PAPUA NEW GUINEA’s mining minister, Byron Chan, says the world first deep sea mining project off New ireland must proceed because the government has already granted the company involved a licence to do the work.
Mr Chan’s comment was made in response to increasingly vocal opposition to Nautilus Minerals’ plan to develop its copper-gold project in the Bismarck Sea, starting next year.
Civil society organisations in the Pacific region have launched a petition calling on their governments to slow the development of seabed mining and a new report on the Nautilus venture says not enough is known about its impacts for it to go ahead.
Mr Chan said despite his personal opposition to the project, the government is committed.
“I really can’t do much at this time because there is no default on any sides for revocation of the licence,””he said. “So ongoing discussions must take place between the people, government and the company.”
However Mr Chan said he believes the project cannot proceed until all parties are in agreement.

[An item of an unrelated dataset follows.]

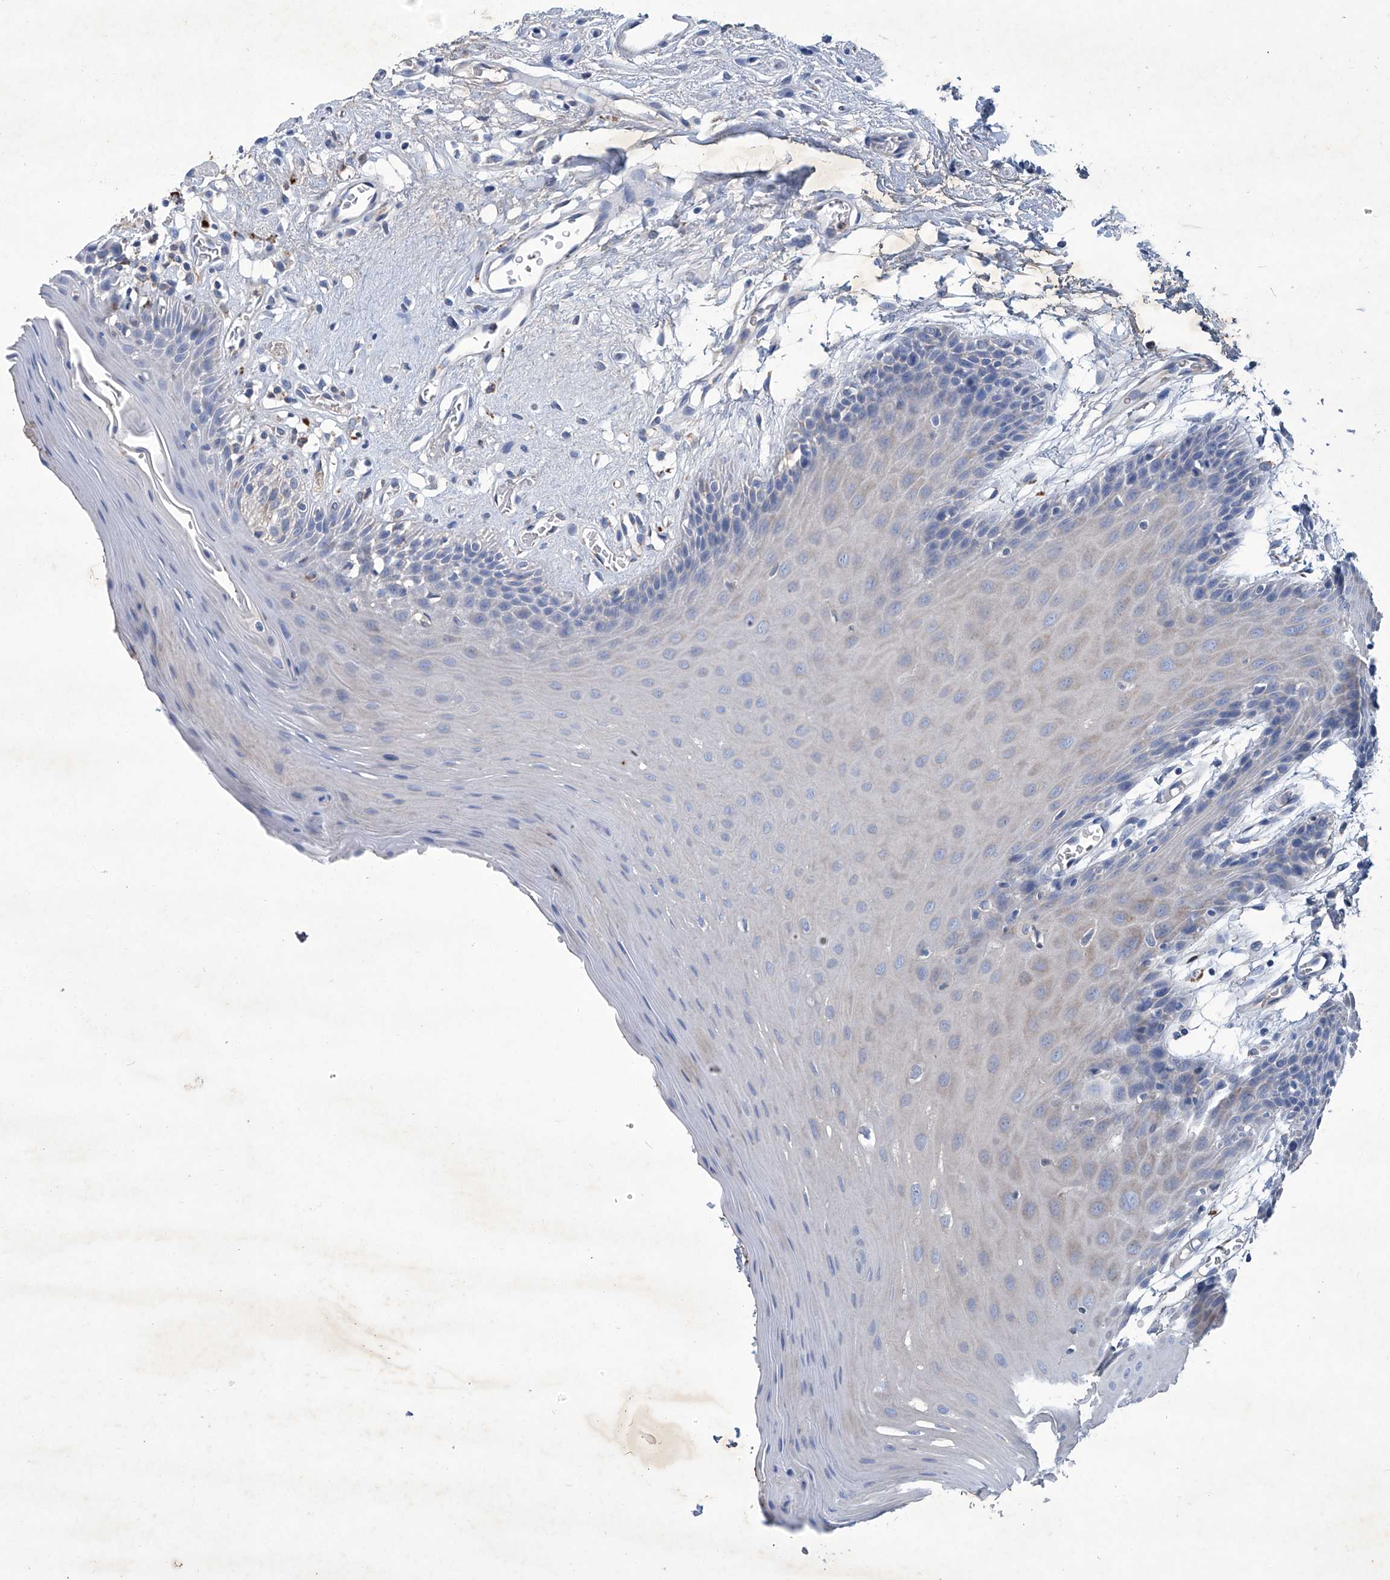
{"staining": {"intensity": "negative", "quantity": "none", "location": "none"}, "tissue": "oral mucosa", "cell_type": "Squamous epithelial cells", "image_type": "normal", "snomed": [{"axis": "morphology", "description": "Normal tissue, NOS"}, {"axis": "morphology", "description": "Squamous cell carcinoma, NOS"}, {"axis": "topography", "description": "Skeletal muscle"}, {"axis": "topography", "description": "Oral tissue"}, {"axis": "topography", "description": "Salivary gland"}, {"axis": "topography", "description": "Head-Neck"}], "caption": "DAB (3,3'-diaminobenzidine) immunohistochemical staining of unremarkable oral mucosa displays no significant staining in squamous epithelial cells.", "gene": "MTARC1", "patient": {"sex": "male", "age": 54}}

Source: Radio New Zealand International, 4 December
Papua New Guinea’s Mining Minister Byron Chan is wrong to say that the government has no choice but to allow Nautilus Mineral’s to proceed with its experimental seabed mining project, Solwara 1, despite huge opposition.
The government has not yet granted all the necessary approvals and permits for the mine to proceed; many details about the project including where the mined deposits will be processed and how toxic wastes will be disposed of have not been revealed, and the government has an inherent power to review or suspend any approvals or licences already granted.
Byron Chan desperately needs to get some decent independent legal advice instead of listening to the biased opinions of the mining industry and their sycophants in government and the public service.